Recensione del film "Cafarnao - Caos e miracoli" (di Angela Laugier)
Titolo originale: Capharnaüm
Regia: Nadine Labaki
Principali interpreti: Zain Alrafeea, Yordanos Shifera, Boluwatife Treasure Bankole, Kawsar Al Haddad – 120 min. – Libano, USA 2018.
Capharnaüm è l’antica città della Galilea, da cui iniziò la predicazione di Gesù. Nei millenni il suo nome ha acquisito il significato di confuso bazar, senza regole, in cui tutto è acquistabile.
Nel Libano miserabile e caotico dei campi che accolgono milioni di rifugiati dal vicino Oriente e anche dal Corno d’Africa, la regista Nadine Labaki ambienta una parte della dolorosissima storia di Zain (Zain Alrafeea), un frugoletto dodicenne, intelligente e triste, figlio di profughi siriani insediati nei pressi di Beirut.
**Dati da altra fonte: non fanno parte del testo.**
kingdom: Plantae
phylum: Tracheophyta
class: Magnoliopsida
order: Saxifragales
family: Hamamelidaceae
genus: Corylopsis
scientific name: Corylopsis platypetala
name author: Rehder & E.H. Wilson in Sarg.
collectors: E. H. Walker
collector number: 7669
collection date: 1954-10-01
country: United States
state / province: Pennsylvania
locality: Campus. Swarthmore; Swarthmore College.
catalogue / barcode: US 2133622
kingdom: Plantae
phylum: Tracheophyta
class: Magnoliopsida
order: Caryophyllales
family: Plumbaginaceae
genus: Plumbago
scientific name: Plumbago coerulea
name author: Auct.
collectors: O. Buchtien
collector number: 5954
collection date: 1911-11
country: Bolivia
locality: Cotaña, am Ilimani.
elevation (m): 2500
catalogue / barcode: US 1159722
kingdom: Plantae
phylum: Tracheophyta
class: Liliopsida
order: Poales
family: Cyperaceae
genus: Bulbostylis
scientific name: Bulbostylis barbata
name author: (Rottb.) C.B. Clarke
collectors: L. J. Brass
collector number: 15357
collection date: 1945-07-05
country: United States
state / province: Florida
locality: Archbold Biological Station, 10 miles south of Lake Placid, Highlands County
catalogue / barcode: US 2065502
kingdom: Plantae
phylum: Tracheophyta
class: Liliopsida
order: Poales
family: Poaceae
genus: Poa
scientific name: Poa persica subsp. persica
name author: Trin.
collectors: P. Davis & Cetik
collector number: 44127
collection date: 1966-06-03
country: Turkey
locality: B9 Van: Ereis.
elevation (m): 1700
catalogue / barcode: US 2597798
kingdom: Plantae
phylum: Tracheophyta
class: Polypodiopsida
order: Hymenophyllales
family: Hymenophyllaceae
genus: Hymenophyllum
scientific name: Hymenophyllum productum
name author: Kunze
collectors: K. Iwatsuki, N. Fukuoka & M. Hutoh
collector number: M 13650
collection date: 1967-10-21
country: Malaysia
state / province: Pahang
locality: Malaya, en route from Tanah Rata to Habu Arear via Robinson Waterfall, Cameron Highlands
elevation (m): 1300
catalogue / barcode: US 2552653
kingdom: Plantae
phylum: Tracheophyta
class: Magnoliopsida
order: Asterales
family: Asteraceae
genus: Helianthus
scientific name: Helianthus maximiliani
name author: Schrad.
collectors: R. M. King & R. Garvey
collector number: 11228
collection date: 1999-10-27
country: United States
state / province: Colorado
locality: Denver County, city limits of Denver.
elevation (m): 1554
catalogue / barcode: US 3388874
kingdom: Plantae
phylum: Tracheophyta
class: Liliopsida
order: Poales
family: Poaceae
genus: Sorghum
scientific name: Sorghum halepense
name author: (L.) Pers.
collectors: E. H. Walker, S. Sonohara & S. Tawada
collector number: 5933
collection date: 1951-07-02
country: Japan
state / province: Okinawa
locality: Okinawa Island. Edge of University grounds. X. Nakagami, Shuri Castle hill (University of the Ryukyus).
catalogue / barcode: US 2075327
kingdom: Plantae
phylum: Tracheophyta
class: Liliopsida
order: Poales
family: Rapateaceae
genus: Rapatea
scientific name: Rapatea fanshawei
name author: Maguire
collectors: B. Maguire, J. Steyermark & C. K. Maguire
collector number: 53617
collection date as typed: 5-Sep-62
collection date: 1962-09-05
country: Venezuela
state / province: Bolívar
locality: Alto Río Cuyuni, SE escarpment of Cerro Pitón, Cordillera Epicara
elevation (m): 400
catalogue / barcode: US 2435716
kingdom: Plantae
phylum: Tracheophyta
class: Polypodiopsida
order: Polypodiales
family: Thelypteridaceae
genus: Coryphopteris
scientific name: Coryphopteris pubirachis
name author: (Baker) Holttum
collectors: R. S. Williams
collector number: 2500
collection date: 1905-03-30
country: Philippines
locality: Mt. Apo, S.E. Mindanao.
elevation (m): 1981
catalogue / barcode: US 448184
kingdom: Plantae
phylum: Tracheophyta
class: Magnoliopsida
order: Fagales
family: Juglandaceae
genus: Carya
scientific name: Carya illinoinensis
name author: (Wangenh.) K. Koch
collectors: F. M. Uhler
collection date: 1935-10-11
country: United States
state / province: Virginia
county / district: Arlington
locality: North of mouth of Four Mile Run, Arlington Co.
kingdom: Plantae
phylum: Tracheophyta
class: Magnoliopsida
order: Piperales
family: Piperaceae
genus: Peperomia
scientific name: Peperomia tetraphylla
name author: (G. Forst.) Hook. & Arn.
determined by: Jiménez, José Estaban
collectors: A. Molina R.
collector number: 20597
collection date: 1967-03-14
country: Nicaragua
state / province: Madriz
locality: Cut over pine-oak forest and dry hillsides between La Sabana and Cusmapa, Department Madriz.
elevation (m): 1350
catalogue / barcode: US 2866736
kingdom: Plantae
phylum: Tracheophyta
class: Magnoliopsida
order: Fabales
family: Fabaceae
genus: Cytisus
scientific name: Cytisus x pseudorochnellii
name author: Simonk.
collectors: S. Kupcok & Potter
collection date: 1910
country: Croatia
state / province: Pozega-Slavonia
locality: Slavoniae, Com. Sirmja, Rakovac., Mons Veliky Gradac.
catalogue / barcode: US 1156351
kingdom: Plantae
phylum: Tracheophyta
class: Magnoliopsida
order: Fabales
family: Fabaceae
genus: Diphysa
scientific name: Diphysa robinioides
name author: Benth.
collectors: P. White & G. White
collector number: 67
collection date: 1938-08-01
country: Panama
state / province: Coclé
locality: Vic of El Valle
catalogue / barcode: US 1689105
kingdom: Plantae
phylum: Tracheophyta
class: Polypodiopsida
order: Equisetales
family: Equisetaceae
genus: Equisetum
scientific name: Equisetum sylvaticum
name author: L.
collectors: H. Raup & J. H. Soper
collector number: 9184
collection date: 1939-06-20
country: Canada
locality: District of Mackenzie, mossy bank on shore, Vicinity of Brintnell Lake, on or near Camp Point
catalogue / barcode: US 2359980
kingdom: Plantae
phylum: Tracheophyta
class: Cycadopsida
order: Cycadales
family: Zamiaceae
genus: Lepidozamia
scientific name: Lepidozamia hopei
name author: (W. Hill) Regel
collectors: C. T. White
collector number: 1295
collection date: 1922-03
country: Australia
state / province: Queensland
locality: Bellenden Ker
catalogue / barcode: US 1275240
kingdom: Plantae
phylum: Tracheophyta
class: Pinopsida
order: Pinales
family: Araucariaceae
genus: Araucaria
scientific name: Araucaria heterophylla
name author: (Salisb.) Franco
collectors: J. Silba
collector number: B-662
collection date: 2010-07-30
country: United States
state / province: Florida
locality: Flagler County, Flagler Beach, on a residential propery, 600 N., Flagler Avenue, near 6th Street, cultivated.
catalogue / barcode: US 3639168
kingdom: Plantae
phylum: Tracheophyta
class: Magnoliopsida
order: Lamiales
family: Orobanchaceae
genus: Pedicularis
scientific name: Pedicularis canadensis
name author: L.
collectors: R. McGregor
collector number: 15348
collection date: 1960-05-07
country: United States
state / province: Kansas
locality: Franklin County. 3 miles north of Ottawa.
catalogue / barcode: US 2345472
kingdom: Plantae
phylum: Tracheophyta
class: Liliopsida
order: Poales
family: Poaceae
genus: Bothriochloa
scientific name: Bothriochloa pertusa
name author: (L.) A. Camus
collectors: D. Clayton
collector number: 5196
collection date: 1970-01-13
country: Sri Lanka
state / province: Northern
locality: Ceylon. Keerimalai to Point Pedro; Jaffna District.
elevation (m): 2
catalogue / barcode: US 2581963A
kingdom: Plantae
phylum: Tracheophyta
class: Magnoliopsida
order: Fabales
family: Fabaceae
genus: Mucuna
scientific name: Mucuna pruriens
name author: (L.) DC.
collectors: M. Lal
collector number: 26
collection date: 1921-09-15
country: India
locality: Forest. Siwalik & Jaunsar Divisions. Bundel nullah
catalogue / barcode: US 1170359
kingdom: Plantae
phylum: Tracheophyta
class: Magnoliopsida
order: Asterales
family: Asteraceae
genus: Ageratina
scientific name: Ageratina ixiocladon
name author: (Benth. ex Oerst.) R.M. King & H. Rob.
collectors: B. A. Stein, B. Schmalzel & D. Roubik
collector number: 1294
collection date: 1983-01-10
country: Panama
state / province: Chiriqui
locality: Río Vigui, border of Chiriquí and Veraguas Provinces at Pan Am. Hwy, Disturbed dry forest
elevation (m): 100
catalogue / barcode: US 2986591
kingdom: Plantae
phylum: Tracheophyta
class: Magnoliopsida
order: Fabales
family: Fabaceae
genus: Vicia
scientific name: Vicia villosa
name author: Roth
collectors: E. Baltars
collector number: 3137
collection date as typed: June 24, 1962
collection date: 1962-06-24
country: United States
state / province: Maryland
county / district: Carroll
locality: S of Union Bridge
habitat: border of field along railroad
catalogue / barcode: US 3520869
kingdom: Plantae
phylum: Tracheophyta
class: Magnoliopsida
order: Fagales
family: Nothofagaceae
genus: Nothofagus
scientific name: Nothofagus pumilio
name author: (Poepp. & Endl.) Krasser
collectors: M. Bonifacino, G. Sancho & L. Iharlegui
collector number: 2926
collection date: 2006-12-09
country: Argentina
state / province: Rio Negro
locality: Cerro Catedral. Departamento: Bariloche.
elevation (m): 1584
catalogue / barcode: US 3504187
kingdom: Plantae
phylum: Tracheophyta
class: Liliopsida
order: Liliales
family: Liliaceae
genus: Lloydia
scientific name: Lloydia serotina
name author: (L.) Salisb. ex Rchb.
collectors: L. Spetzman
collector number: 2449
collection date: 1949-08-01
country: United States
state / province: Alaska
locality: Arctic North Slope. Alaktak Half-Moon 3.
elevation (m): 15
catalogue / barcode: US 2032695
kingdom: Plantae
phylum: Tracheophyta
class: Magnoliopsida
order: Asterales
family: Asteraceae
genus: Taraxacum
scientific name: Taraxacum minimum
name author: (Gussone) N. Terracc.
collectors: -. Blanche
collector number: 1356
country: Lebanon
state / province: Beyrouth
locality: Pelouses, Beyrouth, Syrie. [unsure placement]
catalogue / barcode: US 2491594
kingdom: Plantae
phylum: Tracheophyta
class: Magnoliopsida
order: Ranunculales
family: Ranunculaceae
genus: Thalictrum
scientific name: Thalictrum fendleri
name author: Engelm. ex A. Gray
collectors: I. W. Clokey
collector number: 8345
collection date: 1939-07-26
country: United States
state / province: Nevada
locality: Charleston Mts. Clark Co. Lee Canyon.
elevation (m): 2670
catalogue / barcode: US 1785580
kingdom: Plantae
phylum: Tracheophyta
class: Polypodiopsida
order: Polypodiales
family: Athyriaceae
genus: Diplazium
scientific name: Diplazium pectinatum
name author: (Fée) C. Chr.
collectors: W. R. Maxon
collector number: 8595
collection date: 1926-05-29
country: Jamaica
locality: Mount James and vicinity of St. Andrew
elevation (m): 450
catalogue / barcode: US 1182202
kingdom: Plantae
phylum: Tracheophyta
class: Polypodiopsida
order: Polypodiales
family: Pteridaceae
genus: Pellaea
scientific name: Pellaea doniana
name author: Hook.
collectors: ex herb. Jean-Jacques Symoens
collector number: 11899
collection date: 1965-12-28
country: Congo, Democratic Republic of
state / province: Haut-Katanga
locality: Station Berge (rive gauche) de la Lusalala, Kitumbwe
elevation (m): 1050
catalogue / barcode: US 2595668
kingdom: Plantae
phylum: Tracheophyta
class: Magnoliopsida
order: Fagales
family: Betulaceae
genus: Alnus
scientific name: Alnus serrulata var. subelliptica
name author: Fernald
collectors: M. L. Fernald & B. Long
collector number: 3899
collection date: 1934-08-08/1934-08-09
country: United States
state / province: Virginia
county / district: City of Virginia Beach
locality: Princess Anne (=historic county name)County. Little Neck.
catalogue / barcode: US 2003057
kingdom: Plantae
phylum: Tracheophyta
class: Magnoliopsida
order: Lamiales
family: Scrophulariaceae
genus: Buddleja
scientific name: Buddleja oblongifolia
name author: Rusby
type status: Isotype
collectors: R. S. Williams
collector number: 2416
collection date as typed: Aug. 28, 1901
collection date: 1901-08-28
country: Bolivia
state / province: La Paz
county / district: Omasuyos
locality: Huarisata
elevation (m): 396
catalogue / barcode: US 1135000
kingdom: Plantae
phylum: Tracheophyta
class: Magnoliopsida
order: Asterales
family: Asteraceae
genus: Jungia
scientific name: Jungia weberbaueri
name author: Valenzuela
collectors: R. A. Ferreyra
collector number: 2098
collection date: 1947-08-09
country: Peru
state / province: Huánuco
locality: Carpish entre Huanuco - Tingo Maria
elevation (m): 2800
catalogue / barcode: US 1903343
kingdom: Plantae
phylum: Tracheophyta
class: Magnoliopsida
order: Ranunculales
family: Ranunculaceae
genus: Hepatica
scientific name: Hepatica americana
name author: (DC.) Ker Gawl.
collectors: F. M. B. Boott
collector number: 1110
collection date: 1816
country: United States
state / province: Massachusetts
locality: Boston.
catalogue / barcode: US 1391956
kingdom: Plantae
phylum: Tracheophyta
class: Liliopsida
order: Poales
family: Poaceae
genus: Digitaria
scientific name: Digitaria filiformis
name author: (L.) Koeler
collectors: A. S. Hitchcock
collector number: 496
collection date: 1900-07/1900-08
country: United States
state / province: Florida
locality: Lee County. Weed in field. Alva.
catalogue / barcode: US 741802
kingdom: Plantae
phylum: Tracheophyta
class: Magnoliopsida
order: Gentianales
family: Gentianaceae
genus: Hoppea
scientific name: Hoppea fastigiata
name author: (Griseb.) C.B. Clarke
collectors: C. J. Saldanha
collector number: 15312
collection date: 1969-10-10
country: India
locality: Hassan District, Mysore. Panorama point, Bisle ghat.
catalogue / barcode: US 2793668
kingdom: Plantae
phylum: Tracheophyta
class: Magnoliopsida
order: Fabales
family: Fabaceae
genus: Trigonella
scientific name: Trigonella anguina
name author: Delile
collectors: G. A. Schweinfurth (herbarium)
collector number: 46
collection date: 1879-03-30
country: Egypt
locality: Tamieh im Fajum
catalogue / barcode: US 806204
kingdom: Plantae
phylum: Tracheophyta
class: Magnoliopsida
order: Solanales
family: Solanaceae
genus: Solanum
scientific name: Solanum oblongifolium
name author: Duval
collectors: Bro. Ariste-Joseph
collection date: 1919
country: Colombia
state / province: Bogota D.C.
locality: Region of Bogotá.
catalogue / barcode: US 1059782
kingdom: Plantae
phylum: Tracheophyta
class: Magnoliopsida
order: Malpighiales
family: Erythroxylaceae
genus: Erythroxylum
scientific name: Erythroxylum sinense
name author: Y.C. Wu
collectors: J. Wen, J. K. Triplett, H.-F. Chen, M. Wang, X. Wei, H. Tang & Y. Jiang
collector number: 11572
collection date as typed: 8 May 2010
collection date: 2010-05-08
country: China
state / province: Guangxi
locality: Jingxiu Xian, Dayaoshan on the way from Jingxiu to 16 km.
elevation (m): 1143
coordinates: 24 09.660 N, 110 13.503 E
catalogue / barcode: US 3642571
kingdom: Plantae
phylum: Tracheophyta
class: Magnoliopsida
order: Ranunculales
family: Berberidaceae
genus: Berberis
Zain compare in manette nell’aula del tribunale della capitale libanese: è in stato d’arresto, avendo ferito gravemente, con un coltello, l’uomo che aveva comprato dai genitori sua sorella Sahar, di soli undici anni, che invano egli aveva cercato di proteggere da lui. Sahar ne era morta poiché il suo corpo gracile e ancora infantile non aveva retto alla prima gravidanza. L’accoltellamento del cognato pedofilo era stata la vendetta di Zain, che ora, in tribunale, stava chiedendo giustizia per sé, denunciando quei genitori per il reato di averlo messo al mondo, col solo fine di ricevere i sussidi che l’alto numero dei figli garantisce ai profughi.
La stessa regista assume il ruolo di avvocato difensore del piccolo, a cui chiede di raccontare la propria storia.
Il film, pertanto, ripercorre a colpi di flashback la dolorosissima infanzia di Zain, la sua fuga dalla famiglia, il suo vagare incerto e pericoloso lungo le strade e i mercati in cui i profughi si mescolano ai libanesi, sempre pronti a lucrare sui loro bisogni e sulla loro disperazione.
Il mio giudizio su questo film è incerto: pur riconoscendone i pregi formali, ribadisco la mia avversione per i film ricattatori, che esibiscono il dolore senza ritegno, ingigantendolo col racconto del susseguirsi ininterrotto di sciagure che si abbattono sugli indifesi, soprattutto quando insopportabilmente i bambini, perfetti per commuovere, ne diventano i protagonisti. Le vicende sono sicuramente “storie vere”, forse addirittura al di sotto della realtà, in un mondo in cui tutto è merce, e in cui corpi e anime dei più deboli diventano oggetto di compravendita cinica, da parte di chi sfrutta senza scrupoli la disperazione degli uomini in fuga dalla fame, dalle persecuzioni politiche e dalla tortura, proprio là dove sono accolti in attesa degli aiuti umanitari.
Mi chiedo, tuttavia, per quale motivo, di fronte a questa dura realtà, Nadine Labaki, invece di denunciare le responsabilità politiche e storiche che l’hanno prodotta, si sia accontentata di una semplicistica rappresentazione sociologica, alla ricerca delle colpe individuali, mettendo inevitabilmente sullo stesso piano gli sfruttati e gli sfruttatori, le vittime e i carnefici.